Я промолчала. Он попросил остаться до утра.
– Я приготовлю тебе бразильский завтрак, – пообещал.
В спальне было тихо. Я не могла уснуть. Как только за окном стало светло, стала собираться.
– Ты куда?
– Извини, поеду домой. Кучу всего нужно успеть за сегодня.
– Мне тоже, но сегодня воскресенье, куда спешить? И вообще, какая работа? Ты что, сумасшедшая? Это вредно. Побудь еще немного.
В прихожей обнял: «Все хорошо?»
– Да, все отлично. Спасибо.
Я не была тогда готова к роману, о чем вскоре сообщила ему. Гильерме не воспринял мои слова всерьез или просто решил, что это дело времени, когда я пояснила, что ночью все было отлично, но я только что пережила довольно болезненный разрыв и совершенно не хочу вступать в отношения – любые – с кем бы то ни было. На удивление, он не исчез после того разговора. Мы встречались потом еще несколько месяцев: сначала в этом еще была какая-то двусмысленность, а потом она исчезла. Мы были просто друзьями и были нужны друг другу, чтобы не бояться вечеров и не смотреть сериалы. Вместо них мы сидели в кафе, ездили в «Икею», ходили в кино на фильмы с английскими субтитрами.
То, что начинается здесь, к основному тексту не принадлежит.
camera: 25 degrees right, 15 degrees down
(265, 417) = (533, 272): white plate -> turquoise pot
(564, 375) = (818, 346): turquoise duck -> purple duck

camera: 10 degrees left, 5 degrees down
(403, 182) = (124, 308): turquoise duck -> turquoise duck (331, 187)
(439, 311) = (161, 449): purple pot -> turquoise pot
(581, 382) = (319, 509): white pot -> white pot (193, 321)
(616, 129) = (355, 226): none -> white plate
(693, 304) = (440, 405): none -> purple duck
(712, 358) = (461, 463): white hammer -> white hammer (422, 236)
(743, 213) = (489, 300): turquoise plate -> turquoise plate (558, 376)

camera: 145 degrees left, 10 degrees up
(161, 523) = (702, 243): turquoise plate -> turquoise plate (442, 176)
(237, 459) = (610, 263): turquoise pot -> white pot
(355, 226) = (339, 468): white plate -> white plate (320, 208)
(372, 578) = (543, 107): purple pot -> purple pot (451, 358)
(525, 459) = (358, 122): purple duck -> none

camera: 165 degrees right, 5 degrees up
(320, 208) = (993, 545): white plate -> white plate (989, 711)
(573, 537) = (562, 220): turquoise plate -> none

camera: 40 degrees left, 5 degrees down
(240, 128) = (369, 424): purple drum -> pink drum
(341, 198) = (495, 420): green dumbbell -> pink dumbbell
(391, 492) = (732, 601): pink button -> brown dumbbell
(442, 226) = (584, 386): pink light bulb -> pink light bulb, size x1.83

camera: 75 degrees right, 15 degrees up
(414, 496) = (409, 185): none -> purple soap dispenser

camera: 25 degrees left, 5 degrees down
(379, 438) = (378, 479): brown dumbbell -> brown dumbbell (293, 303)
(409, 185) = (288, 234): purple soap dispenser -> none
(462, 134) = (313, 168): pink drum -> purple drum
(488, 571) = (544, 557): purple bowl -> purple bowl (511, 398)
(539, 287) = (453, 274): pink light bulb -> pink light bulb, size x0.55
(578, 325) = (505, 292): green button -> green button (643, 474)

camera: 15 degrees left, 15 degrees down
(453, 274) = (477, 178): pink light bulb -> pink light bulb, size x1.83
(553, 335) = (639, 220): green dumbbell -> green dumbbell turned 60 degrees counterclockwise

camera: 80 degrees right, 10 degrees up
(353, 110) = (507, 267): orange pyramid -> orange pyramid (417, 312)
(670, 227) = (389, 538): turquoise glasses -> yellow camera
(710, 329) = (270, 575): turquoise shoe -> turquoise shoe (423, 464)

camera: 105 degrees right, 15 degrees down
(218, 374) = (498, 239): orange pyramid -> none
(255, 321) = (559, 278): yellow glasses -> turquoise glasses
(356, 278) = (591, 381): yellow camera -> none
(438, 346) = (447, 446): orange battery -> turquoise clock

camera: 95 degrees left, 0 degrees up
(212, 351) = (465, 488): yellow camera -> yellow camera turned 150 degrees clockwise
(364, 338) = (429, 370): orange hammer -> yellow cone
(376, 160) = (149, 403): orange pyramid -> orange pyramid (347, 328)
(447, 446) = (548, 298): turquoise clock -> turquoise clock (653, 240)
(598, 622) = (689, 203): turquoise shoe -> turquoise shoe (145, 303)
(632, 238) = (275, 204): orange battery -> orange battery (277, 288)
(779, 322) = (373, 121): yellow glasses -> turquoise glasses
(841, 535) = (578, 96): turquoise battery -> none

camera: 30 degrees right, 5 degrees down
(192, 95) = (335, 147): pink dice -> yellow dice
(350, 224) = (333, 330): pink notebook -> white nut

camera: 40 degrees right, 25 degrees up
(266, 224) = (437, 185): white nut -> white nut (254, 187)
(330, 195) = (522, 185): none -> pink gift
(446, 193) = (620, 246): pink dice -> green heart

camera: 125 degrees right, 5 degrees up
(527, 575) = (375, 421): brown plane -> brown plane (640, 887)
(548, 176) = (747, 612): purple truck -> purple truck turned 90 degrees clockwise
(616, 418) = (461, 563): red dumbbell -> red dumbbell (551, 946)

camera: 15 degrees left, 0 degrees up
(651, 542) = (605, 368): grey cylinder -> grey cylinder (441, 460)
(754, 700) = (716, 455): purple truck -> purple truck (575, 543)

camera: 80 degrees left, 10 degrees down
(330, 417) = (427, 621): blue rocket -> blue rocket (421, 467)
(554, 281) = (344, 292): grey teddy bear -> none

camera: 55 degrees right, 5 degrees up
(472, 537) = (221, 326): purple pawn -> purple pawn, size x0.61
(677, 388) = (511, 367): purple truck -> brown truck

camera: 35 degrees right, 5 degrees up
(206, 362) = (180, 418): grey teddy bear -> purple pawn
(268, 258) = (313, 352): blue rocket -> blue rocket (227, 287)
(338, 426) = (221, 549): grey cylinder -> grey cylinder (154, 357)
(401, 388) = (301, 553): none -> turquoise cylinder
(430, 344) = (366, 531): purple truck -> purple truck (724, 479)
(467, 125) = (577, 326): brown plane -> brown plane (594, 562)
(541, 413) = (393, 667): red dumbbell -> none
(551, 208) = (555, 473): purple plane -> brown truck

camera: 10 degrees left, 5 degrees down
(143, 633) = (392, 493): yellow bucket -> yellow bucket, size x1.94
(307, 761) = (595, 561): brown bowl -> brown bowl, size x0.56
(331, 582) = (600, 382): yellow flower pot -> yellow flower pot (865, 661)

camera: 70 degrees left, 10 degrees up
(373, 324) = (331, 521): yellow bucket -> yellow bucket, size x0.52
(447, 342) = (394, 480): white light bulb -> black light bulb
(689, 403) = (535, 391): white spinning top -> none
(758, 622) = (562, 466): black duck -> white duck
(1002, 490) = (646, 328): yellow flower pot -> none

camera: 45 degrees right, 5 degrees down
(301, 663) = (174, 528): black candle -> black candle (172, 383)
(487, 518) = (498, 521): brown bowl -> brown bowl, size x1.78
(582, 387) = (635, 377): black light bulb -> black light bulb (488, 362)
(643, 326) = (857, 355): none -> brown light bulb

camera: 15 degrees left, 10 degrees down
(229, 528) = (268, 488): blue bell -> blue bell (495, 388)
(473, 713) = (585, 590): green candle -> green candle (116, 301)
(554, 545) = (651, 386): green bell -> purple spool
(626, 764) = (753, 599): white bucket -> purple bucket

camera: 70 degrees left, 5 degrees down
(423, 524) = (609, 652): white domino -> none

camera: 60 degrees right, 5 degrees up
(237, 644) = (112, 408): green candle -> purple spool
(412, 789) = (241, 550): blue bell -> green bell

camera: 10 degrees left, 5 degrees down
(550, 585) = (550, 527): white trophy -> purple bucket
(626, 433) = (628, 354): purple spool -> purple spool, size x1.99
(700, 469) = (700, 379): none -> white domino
– Английский, немецкий, французский, испанский, итальянский – проще простого. А вот русский язык – просто засада, – говорил Гильерме.
– Послушай, самый легко изучаемый язык – родной и те, что оказываются в одной группе с ним. Попробуй учить японский. Или китайский.
Когда видишь, как думающий по-португальски пытается выучить русский язык, в голове происходит что-то вроде отстранения по Толстому, когда Наташа Ростова, сидя в театре, увидела вместо луны подсвеченную дырку в куске фанеры.
– Почему вы используете кириллицу? – не унимался Гильерме. – Я понимаю, почему вы ее использовали раньше, Кирилл и Мефодий славные ребята, но сейчас-то зачем продолжать?
– Льюис Кэрролл, когда путешествовал по России, записал себе латиницей русское слово. Запись выглядела так, – я написала ему на салфетке.
«Защищающихся» – zаshtshееshtshауоуshtshееkhsуа (thоsе whо рrоtесt thеmsеlvеs).
– Окей, это мы простили. Но «террористический акт» – это же кошмар! – продолжал настаивать он.